Francisca Benitez

The Oregon Rural Action Health Care Reform Action Team will host a screening of the documentary “Big Money Agenda: Democracy on the Brink” beginning at 6:30 p.m. April 18 at Cook Memorial Library. The event is open to the public, and there will be a panel of speakers after the screening.

Panelists will include Kristin Ostrom, president of the local ORA Blue Mountain Chapter, as well as La Grande Mayor Steve Clements, La Grande City Councillor Jim Whitbeck and ORA board member Kathy Pfister-Minogue.

ORA is a non-partisan group “working to promote social justice, agricultural and economic sustainability, and stewardship of the region’s land, air and water,” according to oregonrural.org.

The Blue Mountain Chapter was founded in 2001 and, according to board member Bill Whitaker, currently has four action groups: health care, energy, food and agriculture, and social justice.

The documentary explores the effects of money in politics. Pfister-Minogue said the documentary aligns with the ORA Health Care Reform Action Team’s goal of achieving universal health care.
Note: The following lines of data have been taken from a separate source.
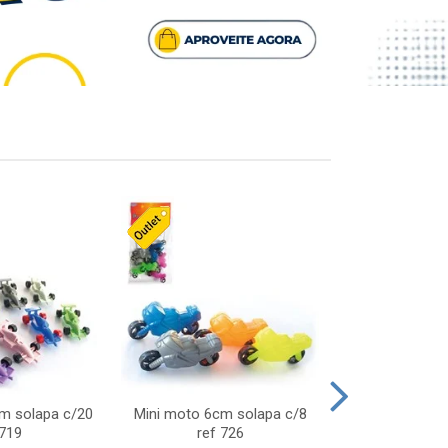
cm solapa c/20
Mini moto 6cm solapa c/8
Giro helice so
 719
ref 726
75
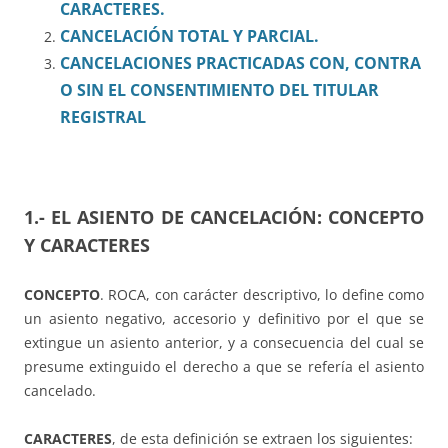
CARACTERES.
CANCELACIÓN TOTAL Y PARCIAL.
CANCELACIONES PRACTICADAS CON, CONTRA
O SIN EL CONSENTIMIENTO DEL TITULAR
REGISTRAL
1.- EL ASIENTO DE CANCELACIÓN: CONCEPTO
Y CARACTERES
CONCEPTO
. ROCA, con carácter descriptivo, lo define como
un asiento negativo, accesorio y definitivo por el que se
extingue un asiento anterior, y a consecuencia del cual se
presume extinguido el derecho a que se refería el asiento
cancelado.
CARACTERES
, de esta definición se extraen los siguientes:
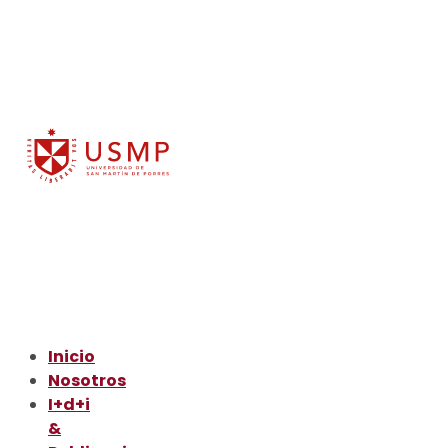
Inicio
Nosotros
I+d+i
&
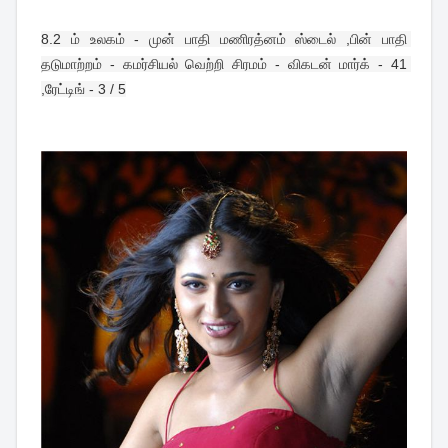
8.
2 ம் உலகம் - முன் பாதி மணிரத்னம் ஸ்டைல் ,பின் பாதி 
தடுமாற்றம் - கமர்சியல் வெற்றி சிரமம் - விகடன் மார்க் - 41 
,ரேட்டிங் - 3 / 5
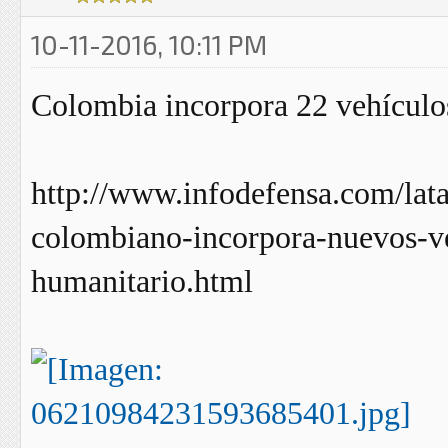
10-11-2016, 10:11 PM
Colombia incorpora 22 vehículo
http://www.infodefensa.com/lata
colombiano-incorpora-nuevos-v
humanitario.html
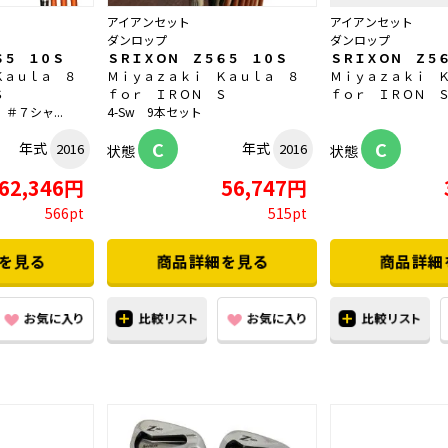
アイアンセット
アイアンセット
ダンロップ
ダンロップ
６５ １０Ｓ
ＳＲＩＸＯＮ Ｚ５６５ １０Ｓ
ＳＲＩＸＯＮ Ｚ５
Ｋａｕｌａ ８
Ｍｉｙａｚａｋｉ Ｋａｕｌａ ８
Ｍｉｙａｚａｋｉ 
Ｓ
ｆｏｒ ＩＲＯＮ Ｓ
ｆｏｒ ＩＲＯＮ 
＃７シャ...
4-Sw 9本セット
C
C
年式
年式
2016
2016
状態
状態
62,346円
56,747円
566pt
515pt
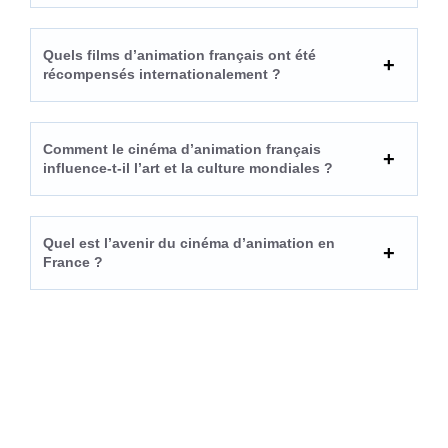
Quels films d’animation français ont été
récompensés internationalement ?
Comment le cinéma d’animation français
influence-t-il l’art et la culture mondiales ?
Quel est l’avenir du cinéma d’animation en
France ?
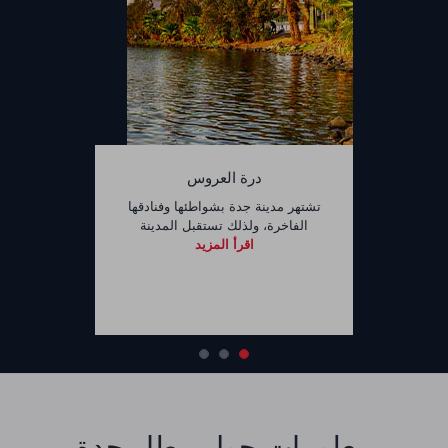
درة العروس
تشتهر مدينة جدة بشواطئها وفنادقها
الفاخرة، ولذلك تستقبل المدينة
اقرأ المزيد
معلومات حول مطار جدة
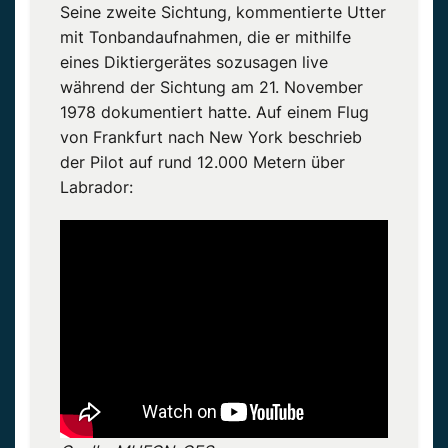
Seine zweite Sichtung, kommentierte Utter
mit Tonbandaufnahmen, die er mithilfe
eines Diktiergerätes sozusagen live
während der Sichtung am 21. November
1978 dokumentiert hatte. Auf einem Flug
von Frankfurt nach New York beschrieb
der Pilot auf rund 12.000 Metern über
Labrador:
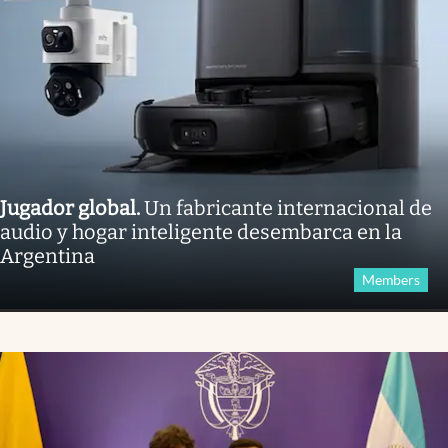
Jugador global
.
Un fabricante internacional de
audio y hogar inteligente desembarca en la
Argentina
Members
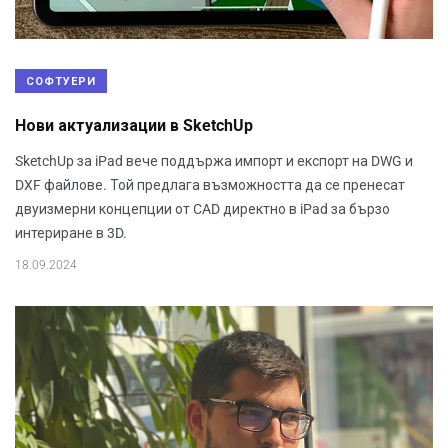
СОФТУЕРИ
Нови актуализации в SketchUp
SketchUp за iPad вече поддържа импорт и експорт на DWG и
DXF файлове. Той предлага възможността да се пренесат
двуизмерни концепции от CAD директно в iPad за бързо
интериране в 3D.
18.09.2024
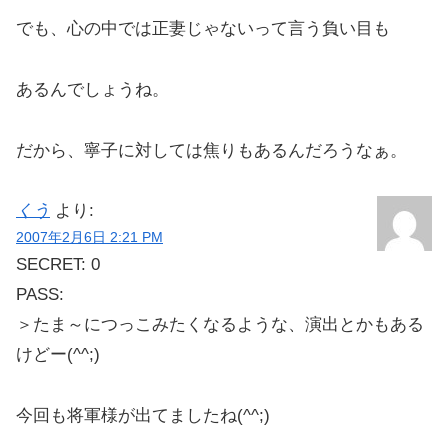
でも、心の中では正妻じゃないって言う負い目も
あるんでしょうね。
だから、寧子に対しては焦りもあるんだろうなぁ。
くう
より:
2007年2月6日 2:21 PM
SECRET: 0
PASS:
＞たま～につっこみたくなるような、演出とかもある
けどー(^^;)
今回も将軍様が出てましたね(^^;)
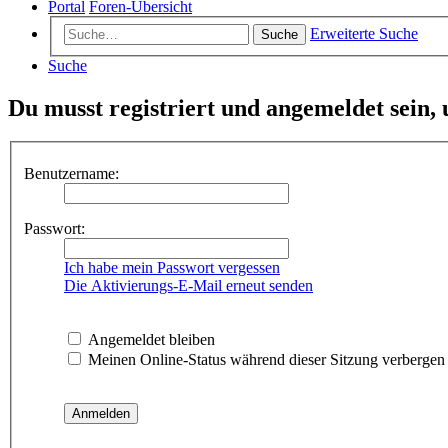
Portal
Foren-Übersicht
Erweiterte Suche
Suche
Suche
Du musst registriert und angemeldet sein,
Benutzername:
Passwort:
Ich habe mein Passwort vergessen
Die Aktivierungs-E-Mail erneut senden
Angemeldet bleiben
Meinen Online-Status während dieser Sitzung verbergen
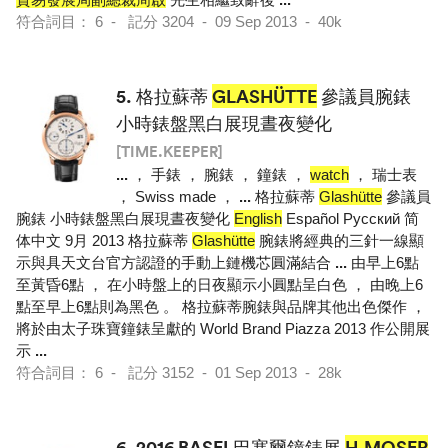
符合詞目： 6 - 記分 3204 - 09 Sep 2013 - 40k
5.
格拉蘇蒂
GLASHÜTTE
參議員腕錶
小時錶盤黑白展現晝夜變化
[TIME.KEEPER]
...
， 手錶 ， 腕錶 ， 鐘錶 ，
watch
， 瑞士表
， Swiss made ，
...
格拉蘇蒂
Glashütte
參議員
腕錶 小時錶盤黑白展現晝夜變化
English
Español Pусский 简
体中文 9月 2013 格拉蘇蒂
Glashütte
腕錶將經典的三針一線顯
示與具天文台官方認證的手動上鏈機芯圓滿結合
...
由早上6點
至黃昏6點 ， 在小時盤上的日夜顯示小圓點呈白色 ， 由晚上6
點至早上6點則為黑色 。 格拉蘇蒂腕錶與品牌其他出色傑作 ，
將於由太子珠寶鐘錶呈獻的 World Brand Piazza 2013 作公開展
示
...
符合詞目： 6 - 記分 3152 - 01 Sep 2013 - 28k
6.
2016 BASEL巴塞爾鐘錶展
H.MOSER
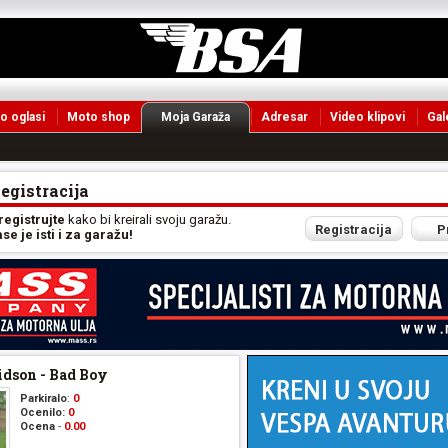
o oglasi
Moto shop
Moja Garaža
Adresar
Video klipovi
Gal
Registracija
 registrujte
kako bi kreirali svoju garažu.
Registracija
P
e je isti i za garažu!
dson - Bad Boy
Parkiralo
:
0
Ocenilo:
0
Ocena
-
0.00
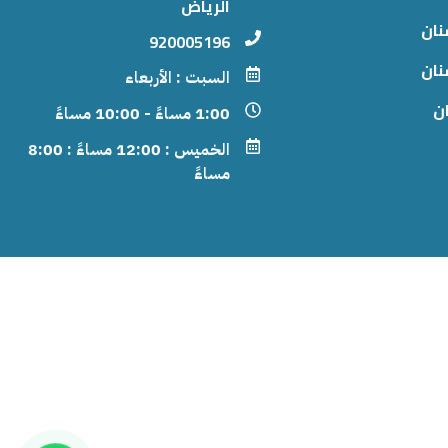
الرياض
نان
920005196
نان
السبت : الأربعاء
ان
1:00 مساءً - 10:00 مساءً
الخميس : 12:00 مساءً : 8:00
مساءً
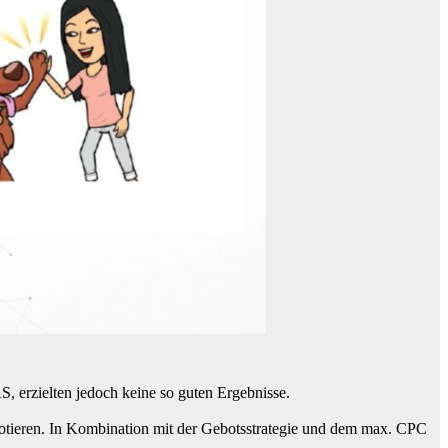
, erzielten jedoch keine so guten Ergebnisse.
tieren. In Kombination mit der Gebotsstrategie und dem max. CPC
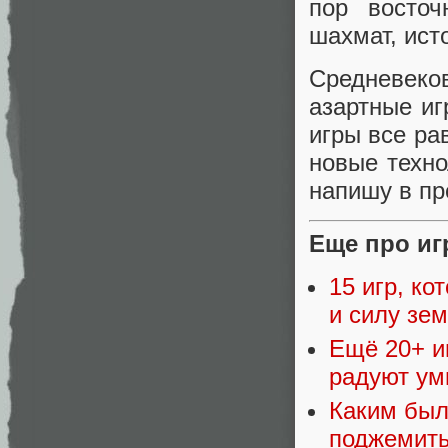
пор восточ
шахмат, ист
Средневеков
азартные иг
игры все ра
новые техно
напишу в пр
Еще про иг
15 игр, ко
и силу зе
Ещё 20+ и
радуют ум
Каким был
поджемить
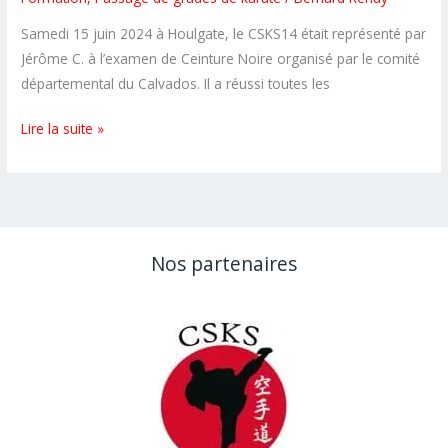
Samedi 15 juin 2024 à Houlgate, le CSKS14 était représenté par
Jérôme C. à l’examen de Ceinture Noire organisé par le comité
départemental du Calvados. Il a réussi toutes les
100%
Lire la suite »
de
réussite
aux
examens
de
Nos partenaires
ceinture
noire
FFK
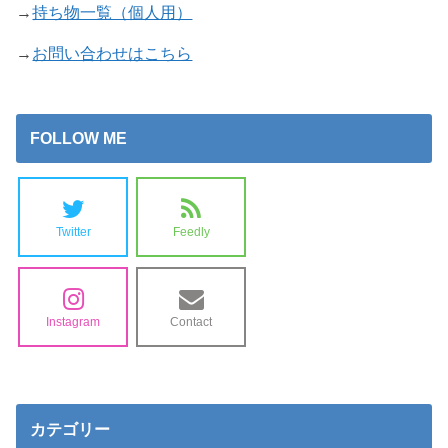
→
持ち物一覧（個人用）
→
お問い合わせはこちら
FOLLOW ME
Twitter
Feedly
Instagram
Contact
カテゴリー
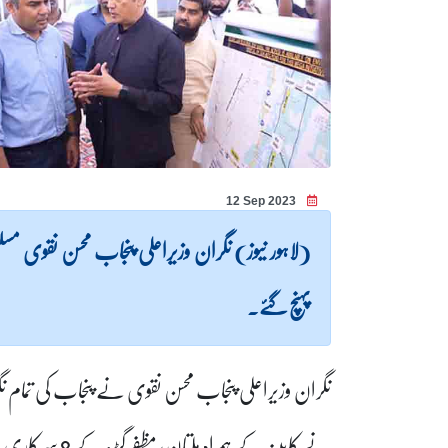
12 Sep 2023
پہنچ گئے۔
نگران وزیراعلی پنجاب محسن نقوی نے پنجاب کی تمام نگ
“If you look at how our legislators are funded for election campaigns, they get huge amounts of money from pharmaceutical companies and insurance companies,” she said.

Pfister-Minogue also said politicians who take money from pharmaceutical or insurance companies are biased in their favor, rather than the favor of people who can’t afford medicine or care.

Grande Ronde Hospital’s 2018 Union County Community Health Assessment, which is still in draft form, reported the top reason for being uninsured in Union County is the inability to pay the premiums or cost. Among people who did not get prescriptions filled, the survey found 39 percent said the medicine was too expensive, and 15 percent said they stretched the prescription by taking less than recommended to offset the cost of the medication.

Pfister-Minogue is a nurse practitioner, and she said stretching medication can be dangerous. She explained why she personally supports universal health care: “It’s the right thing to do. It’s a moral imperative.”